From the print edition
PICKING locks can presage a crime—or be a useful skill for those who lose their keys. Cracking the digital-rights management (DRM) that secures works that are distributed electronically, such as e-books and films, is illegal in many countries. But it can be tempting when rules seem unfair or arbitrary. Calibre, a free software programme, can strip the DRM from proprietary e-book formats. It has over 11m users. Other more furtive means are available too. David Price, head of piracy intelligence at NetNames, a brand-protection firm, says no DRM system has yet remained uncracked.

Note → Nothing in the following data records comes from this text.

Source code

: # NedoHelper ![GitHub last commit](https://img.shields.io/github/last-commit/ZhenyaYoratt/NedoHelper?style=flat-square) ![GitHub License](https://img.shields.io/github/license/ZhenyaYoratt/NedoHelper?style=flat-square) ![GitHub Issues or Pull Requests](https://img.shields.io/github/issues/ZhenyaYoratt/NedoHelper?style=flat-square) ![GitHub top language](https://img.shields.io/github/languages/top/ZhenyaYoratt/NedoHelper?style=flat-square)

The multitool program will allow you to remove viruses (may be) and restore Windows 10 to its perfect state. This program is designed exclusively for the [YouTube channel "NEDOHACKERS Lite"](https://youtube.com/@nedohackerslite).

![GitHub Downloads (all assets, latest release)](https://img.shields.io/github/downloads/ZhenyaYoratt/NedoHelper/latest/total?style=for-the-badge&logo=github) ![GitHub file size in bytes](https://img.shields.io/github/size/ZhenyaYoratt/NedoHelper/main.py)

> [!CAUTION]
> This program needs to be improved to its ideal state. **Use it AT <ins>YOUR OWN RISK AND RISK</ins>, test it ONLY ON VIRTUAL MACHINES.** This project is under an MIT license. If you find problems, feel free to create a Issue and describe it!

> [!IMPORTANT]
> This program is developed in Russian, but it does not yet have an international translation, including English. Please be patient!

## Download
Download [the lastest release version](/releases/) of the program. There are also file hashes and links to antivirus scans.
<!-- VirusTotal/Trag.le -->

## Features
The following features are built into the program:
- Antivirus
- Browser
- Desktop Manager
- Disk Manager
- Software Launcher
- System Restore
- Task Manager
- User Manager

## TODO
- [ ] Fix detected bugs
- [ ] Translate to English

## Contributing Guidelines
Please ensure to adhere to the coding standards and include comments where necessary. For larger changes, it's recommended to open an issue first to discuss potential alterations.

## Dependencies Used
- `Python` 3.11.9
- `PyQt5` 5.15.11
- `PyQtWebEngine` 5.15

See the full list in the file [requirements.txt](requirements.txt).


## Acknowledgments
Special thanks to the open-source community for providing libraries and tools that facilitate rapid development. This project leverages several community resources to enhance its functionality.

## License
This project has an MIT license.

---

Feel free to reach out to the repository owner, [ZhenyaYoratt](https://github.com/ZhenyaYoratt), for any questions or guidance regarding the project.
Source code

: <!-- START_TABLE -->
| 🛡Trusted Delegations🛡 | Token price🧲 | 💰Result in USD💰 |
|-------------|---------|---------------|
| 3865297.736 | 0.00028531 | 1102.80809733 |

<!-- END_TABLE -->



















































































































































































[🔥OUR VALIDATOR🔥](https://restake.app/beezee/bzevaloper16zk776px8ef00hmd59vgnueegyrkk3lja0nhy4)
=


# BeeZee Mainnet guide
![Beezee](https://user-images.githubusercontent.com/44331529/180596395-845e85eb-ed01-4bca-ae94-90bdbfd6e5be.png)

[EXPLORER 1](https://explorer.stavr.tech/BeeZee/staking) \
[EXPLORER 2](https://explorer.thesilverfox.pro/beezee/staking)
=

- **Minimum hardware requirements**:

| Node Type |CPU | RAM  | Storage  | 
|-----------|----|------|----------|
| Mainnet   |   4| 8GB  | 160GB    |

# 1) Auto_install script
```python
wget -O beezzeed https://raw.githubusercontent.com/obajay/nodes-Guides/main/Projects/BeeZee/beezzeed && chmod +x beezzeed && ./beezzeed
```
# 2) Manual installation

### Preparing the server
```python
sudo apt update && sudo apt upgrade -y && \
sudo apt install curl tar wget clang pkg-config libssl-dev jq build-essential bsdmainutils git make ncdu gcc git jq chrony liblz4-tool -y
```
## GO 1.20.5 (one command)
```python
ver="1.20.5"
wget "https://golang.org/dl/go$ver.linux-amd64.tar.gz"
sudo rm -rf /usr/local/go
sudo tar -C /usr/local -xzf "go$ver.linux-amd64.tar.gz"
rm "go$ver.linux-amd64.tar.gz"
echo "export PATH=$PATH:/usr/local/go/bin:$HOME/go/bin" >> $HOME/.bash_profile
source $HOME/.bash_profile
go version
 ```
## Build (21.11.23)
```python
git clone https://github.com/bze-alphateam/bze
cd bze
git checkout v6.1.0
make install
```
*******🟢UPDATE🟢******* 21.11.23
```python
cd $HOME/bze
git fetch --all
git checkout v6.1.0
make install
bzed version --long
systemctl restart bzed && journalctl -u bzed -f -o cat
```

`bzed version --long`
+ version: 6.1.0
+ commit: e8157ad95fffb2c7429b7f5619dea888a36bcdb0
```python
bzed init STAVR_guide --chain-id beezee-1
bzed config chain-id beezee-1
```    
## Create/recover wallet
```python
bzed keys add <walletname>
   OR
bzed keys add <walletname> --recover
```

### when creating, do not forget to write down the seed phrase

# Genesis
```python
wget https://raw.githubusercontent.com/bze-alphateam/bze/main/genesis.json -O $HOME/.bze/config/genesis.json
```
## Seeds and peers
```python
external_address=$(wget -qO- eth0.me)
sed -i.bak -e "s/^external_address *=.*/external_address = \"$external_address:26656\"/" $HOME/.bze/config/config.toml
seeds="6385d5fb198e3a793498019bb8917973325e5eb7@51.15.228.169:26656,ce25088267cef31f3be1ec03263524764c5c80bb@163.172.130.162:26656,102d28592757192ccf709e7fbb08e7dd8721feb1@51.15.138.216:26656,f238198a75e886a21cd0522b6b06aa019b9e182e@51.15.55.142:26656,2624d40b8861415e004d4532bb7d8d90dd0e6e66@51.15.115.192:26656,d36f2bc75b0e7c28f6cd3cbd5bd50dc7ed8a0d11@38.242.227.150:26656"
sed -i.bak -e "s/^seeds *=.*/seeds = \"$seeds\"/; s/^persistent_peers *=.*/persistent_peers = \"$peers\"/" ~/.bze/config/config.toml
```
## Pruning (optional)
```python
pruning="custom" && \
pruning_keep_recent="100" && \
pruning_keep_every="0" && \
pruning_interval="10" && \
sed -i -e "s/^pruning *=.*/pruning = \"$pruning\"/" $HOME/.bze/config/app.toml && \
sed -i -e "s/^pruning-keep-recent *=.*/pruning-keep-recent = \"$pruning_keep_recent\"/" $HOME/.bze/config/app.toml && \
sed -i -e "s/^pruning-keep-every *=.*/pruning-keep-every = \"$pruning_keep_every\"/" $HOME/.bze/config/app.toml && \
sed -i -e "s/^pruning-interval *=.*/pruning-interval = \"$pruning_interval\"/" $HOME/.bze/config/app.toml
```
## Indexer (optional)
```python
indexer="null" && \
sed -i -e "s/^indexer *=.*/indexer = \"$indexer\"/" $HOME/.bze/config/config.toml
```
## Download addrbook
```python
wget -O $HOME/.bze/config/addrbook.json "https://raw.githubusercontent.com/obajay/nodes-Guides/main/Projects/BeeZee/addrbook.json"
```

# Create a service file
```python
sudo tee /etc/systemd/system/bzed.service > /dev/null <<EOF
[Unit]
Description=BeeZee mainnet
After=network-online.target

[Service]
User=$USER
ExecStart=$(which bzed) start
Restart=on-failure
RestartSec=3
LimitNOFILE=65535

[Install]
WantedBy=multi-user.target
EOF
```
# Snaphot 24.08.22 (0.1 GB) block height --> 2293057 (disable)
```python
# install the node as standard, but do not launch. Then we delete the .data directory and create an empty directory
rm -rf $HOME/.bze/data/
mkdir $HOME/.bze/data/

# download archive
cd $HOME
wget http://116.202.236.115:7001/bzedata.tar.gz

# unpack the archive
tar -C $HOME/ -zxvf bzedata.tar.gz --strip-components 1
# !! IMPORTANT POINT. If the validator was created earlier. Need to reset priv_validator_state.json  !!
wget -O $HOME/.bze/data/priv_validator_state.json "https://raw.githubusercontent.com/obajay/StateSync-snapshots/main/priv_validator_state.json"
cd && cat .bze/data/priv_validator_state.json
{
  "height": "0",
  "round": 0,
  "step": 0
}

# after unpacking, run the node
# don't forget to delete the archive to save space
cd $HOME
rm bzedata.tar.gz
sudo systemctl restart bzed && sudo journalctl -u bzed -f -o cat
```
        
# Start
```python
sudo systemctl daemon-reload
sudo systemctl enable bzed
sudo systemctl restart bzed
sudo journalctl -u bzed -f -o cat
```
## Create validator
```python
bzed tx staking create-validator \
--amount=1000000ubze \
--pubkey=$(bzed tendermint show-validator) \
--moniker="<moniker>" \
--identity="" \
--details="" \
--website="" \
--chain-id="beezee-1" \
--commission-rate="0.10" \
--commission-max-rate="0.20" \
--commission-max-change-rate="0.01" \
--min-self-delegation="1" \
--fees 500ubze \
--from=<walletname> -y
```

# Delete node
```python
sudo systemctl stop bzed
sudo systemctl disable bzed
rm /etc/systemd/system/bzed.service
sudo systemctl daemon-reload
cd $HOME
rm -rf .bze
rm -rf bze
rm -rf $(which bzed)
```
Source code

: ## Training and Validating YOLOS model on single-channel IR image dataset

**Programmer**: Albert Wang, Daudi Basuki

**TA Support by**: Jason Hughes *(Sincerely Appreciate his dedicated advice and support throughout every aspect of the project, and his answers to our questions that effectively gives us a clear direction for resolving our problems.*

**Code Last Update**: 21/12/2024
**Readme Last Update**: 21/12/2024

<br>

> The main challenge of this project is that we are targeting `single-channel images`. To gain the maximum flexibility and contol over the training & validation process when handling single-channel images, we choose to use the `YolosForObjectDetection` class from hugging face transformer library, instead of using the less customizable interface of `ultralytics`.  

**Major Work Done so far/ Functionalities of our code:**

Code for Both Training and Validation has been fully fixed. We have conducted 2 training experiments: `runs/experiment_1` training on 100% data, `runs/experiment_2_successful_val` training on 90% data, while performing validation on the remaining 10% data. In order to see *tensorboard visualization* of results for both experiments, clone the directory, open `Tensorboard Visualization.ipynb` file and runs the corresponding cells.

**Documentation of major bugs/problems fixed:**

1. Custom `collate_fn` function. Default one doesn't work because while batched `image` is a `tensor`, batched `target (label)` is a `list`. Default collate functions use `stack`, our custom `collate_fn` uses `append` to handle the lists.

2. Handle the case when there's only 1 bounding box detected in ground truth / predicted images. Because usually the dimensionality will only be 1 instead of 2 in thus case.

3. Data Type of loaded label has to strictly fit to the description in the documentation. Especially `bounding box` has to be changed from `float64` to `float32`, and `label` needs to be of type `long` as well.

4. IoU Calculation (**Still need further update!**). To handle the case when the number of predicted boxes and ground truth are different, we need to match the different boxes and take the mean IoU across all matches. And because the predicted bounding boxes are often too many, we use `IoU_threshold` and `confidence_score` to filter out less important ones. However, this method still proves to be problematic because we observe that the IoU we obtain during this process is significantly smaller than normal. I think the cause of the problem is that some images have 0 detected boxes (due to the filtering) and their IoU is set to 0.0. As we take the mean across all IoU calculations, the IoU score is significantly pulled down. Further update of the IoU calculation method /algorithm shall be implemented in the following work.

Stoking the trend is consumers’ growing realisation that they may not be (as they often think) buying their e-books, music downloads and other digital content outright. In many cases they are in effect just renting them, subject to tough rules buried in small print. Proprietary software can tie the e-book to a particular device. And the provider of the content can revoke the owner’s rights at whim.
Last month Amazon blocked a Kindle account belonging to Linn Jordet Nygaard, a Norwegian, meaning that she could no longer read the 43 books she had bought (after a burst of publicity Amazon restored the account, though it declined to explain its actions to her, or to comment publicly on the case). The European Consumers’ Organisation denounces “copyright shackles” on online content, and berates the European Commission for having “dallied” on ruling whether DRM is unfair.
For most digital libertarians, who believe DRM stifles competition and traps consumers, that will not be enough. Cory Doctorow, a blogger and author (who gives his books away free on the internet) says “rotten lawmaking” has set market terms that nobody wants—including many authors and publishers, who would prefer a more open system. In July Macmillan was the first book publisher of the “Big Six” to free its science fiction and fantasy e-book range from DRM. It termed the restrictions on copying and moving content a “constant annoyance”, for readers. In August Harvard Business Review Press launched an outlet for e-books, also DRM-free.
In October sales of the “Humble eBook Bundle”, a package of no-locks books for which consumers paid whatever they wanted (and chose how to split it between the author and a charity), was a big success. The average price paid was a record $14. Consumers seem to reward authors who trust them with their content.